───── Passage

The results presented in Tables 4, 5, 6and 7 indicate that Naringin exhibits the strongest inhibitory activity, with a ΔG value of -7.2124 kcal/mol, demonstrating a high binding affinity for the target receptor, PTP1B. In comparison, its interaction with PTPs shows a ΔG value of -5.1495 kcal/mol and -5.7809 kcal/mol with ABGC2. The calculated Ki values about 1000 further support the high binding affinity of rosmarinic acid towards the target receptor.

Inhibitor reference ligand

When we studying the inhibitor reference ligand with in silico programs, the linkages between it and the protein (3I2B) we have got 20% of amino acids (VAL20,GLU62). When we studying the inhibitor reference ligand with in silico programs, the linkages between it and the protein (1XBO) we have got 30% amino acid (ASP  181,ARG221,SER216,CYS215,ARG 254,ARG 24). When we studying the inhibitor reference ligand with in silico programs, the linkages between it and the protein (6VXI) we have got 15% amino acid (PHE  439,ASN436,THR542).

──────────
───── Recorded information

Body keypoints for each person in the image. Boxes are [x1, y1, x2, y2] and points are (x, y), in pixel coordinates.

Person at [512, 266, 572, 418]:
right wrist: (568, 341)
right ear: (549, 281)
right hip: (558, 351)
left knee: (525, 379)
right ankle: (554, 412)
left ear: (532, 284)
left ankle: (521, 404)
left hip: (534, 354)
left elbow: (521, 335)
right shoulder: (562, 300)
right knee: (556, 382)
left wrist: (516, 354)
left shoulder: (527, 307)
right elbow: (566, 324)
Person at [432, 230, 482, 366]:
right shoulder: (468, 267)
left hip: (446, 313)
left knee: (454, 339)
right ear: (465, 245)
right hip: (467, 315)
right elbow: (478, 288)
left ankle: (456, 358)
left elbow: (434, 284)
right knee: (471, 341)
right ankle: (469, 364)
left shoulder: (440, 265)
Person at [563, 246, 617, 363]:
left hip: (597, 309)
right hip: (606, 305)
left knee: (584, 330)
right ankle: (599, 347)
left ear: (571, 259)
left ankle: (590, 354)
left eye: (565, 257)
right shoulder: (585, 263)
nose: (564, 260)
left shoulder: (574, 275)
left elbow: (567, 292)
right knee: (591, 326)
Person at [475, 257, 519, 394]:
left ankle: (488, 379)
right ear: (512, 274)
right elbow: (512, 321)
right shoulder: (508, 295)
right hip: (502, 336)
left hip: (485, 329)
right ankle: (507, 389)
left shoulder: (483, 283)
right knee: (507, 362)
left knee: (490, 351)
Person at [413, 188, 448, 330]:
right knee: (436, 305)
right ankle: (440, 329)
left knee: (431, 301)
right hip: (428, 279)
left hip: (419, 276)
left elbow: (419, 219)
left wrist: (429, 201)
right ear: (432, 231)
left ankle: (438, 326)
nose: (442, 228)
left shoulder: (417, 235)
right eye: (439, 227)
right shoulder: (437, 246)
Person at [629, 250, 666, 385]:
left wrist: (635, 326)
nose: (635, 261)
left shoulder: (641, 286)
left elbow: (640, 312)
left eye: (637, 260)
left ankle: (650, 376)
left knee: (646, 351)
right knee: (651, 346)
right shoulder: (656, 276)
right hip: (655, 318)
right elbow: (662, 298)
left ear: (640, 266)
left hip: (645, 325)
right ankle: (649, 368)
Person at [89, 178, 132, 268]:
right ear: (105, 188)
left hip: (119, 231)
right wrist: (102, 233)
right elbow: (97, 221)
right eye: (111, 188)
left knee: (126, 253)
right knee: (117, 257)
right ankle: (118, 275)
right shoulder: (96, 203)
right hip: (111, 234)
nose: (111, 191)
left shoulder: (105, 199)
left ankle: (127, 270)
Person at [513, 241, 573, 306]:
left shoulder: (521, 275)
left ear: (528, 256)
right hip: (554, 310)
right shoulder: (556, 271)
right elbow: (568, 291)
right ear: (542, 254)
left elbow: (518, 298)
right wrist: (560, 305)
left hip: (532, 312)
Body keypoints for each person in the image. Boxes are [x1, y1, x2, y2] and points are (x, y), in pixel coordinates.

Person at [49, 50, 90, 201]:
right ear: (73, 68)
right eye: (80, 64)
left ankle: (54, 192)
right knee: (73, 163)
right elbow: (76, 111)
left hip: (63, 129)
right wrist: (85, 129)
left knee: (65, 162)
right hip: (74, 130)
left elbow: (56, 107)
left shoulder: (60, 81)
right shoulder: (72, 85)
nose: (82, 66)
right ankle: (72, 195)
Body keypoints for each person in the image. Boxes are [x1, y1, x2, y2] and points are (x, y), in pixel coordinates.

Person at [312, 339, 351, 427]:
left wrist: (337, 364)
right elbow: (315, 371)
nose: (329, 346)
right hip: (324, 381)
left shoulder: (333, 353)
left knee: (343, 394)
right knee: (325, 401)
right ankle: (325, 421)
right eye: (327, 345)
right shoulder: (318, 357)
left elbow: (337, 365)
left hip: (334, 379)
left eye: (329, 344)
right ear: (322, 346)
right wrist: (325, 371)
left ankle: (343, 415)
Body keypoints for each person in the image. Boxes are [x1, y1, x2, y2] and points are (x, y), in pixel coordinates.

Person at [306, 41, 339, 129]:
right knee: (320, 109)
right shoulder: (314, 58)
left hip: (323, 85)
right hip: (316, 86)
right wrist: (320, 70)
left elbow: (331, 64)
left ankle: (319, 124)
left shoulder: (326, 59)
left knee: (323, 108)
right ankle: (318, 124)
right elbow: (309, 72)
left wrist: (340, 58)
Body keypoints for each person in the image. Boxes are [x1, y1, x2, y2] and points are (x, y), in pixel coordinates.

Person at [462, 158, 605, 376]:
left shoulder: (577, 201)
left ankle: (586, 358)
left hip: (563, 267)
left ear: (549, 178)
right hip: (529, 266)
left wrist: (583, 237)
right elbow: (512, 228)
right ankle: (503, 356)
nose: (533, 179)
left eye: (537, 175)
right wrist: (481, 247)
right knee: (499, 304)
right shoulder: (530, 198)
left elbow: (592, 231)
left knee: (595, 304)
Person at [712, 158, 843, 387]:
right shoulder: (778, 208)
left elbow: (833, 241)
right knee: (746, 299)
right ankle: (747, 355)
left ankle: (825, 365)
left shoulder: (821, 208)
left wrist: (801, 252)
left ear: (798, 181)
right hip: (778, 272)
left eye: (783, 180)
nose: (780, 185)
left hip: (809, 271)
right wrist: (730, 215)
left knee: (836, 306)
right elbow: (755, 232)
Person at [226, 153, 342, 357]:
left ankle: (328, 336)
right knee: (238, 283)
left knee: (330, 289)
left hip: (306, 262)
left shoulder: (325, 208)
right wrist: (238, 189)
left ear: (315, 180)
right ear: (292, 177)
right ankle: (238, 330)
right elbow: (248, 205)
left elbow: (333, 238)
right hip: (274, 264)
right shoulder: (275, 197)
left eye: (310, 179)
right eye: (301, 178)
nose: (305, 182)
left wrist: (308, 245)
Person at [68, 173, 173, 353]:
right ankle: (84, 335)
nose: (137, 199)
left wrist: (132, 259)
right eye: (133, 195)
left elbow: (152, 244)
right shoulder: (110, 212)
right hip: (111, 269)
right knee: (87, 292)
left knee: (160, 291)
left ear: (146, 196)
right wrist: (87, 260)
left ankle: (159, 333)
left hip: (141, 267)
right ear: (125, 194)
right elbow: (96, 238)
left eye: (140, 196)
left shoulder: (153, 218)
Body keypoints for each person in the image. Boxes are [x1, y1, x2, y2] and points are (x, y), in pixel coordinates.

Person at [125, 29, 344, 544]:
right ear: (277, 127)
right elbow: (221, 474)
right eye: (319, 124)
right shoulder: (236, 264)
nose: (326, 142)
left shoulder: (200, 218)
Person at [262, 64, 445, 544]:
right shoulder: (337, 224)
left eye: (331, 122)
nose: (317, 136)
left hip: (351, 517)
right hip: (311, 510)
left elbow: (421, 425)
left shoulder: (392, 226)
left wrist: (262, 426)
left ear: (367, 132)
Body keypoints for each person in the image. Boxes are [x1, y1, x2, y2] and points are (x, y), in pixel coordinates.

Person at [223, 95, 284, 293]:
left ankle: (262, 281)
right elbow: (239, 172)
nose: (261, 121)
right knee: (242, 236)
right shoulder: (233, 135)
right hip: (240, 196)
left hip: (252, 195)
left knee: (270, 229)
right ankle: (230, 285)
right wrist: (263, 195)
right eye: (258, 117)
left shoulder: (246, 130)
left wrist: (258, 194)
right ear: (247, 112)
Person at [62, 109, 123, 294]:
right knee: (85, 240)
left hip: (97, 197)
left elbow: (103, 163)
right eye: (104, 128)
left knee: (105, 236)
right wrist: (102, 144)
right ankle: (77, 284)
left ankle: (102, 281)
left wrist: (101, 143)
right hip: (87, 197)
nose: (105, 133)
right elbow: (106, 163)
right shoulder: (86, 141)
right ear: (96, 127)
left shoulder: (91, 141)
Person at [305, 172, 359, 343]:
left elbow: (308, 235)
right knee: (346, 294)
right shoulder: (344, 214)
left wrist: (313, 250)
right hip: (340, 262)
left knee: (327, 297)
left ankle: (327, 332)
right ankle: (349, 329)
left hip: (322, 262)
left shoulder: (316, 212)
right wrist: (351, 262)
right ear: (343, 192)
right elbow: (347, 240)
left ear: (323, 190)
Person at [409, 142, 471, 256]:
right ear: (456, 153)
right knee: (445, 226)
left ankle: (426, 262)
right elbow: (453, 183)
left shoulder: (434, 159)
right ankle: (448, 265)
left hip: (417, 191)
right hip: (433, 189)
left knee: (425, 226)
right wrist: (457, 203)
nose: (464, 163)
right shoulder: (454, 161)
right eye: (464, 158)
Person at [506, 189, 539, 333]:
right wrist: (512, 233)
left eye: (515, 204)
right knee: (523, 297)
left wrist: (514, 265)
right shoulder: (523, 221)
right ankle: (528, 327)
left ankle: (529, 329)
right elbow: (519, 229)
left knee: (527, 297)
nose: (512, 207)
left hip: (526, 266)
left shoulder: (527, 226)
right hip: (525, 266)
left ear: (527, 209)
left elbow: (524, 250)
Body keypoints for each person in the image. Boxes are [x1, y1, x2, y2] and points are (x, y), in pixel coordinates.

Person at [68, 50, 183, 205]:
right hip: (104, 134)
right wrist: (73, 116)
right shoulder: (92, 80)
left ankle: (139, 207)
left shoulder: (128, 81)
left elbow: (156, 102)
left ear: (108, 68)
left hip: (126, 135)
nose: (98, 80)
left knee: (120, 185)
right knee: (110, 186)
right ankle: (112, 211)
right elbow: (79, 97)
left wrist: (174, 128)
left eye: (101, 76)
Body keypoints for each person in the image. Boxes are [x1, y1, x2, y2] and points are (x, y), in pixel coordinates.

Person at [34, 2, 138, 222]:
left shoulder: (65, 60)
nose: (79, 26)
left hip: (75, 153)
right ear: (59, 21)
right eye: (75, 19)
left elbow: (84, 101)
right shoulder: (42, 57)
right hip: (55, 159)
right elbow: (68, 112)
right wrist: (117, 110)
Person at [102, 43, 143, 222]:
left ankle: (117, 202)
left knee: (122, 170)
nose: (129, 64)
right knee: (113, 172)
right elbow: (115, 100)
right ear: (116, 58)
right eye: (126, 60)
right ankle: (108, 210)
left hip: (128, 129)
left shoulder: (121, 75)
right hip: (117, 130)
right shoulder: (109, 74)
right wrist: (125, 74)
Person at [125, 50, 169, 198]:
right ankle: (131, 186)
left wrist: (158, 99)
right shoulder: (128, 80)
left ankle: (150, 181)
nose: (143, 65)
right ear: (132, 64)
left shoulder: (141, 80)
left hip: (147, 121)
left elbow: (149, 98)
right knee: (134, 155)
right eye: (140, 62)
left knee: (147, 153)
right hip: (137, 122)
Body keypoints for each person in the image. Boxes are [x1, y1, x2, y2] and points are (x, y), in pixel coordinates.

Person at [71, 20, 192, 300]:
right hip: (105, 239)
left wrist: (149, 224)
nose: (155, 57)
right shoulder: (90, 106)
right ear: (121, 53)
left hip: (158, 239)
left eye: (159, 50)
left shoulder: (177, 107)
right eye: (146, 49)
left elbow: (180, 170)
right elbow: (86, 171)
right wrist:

──────────

▶ [Actions to take]
A) In the docking passage, what ΔG value is reported for Naringin binding to PTP1B?
B) Write the next few sentences of the docking passage, picking up after its final sentence.

▶ [Answers to this exercise]
A) -7.2124 kcal/mol

B)
The reference ligand (6VXI)  forms hydrogen bonds with THR 542 (B), PHE 439 (B), and ASN 436 (B) at distances of 2.71 Å, 2.64 Å, and 2.64 Å, respectively, all within the optimal range for stable hydrogen bonding (typically 2.5–3.5 Å). These distances suggest strong and favorable interactions, particularly with THR 542 and PHE 439. The π-π interaction with PHE 439 (B) occurs at 3.79 Å, which is slightly above the ideal range (typically 3.3–3.8 Å), possibly reducing its contribution to binding stability. Overall, the ligand demonstrates well-positioned hydrogen bonds, while the π-π interaction may require structural optimization for better stacking.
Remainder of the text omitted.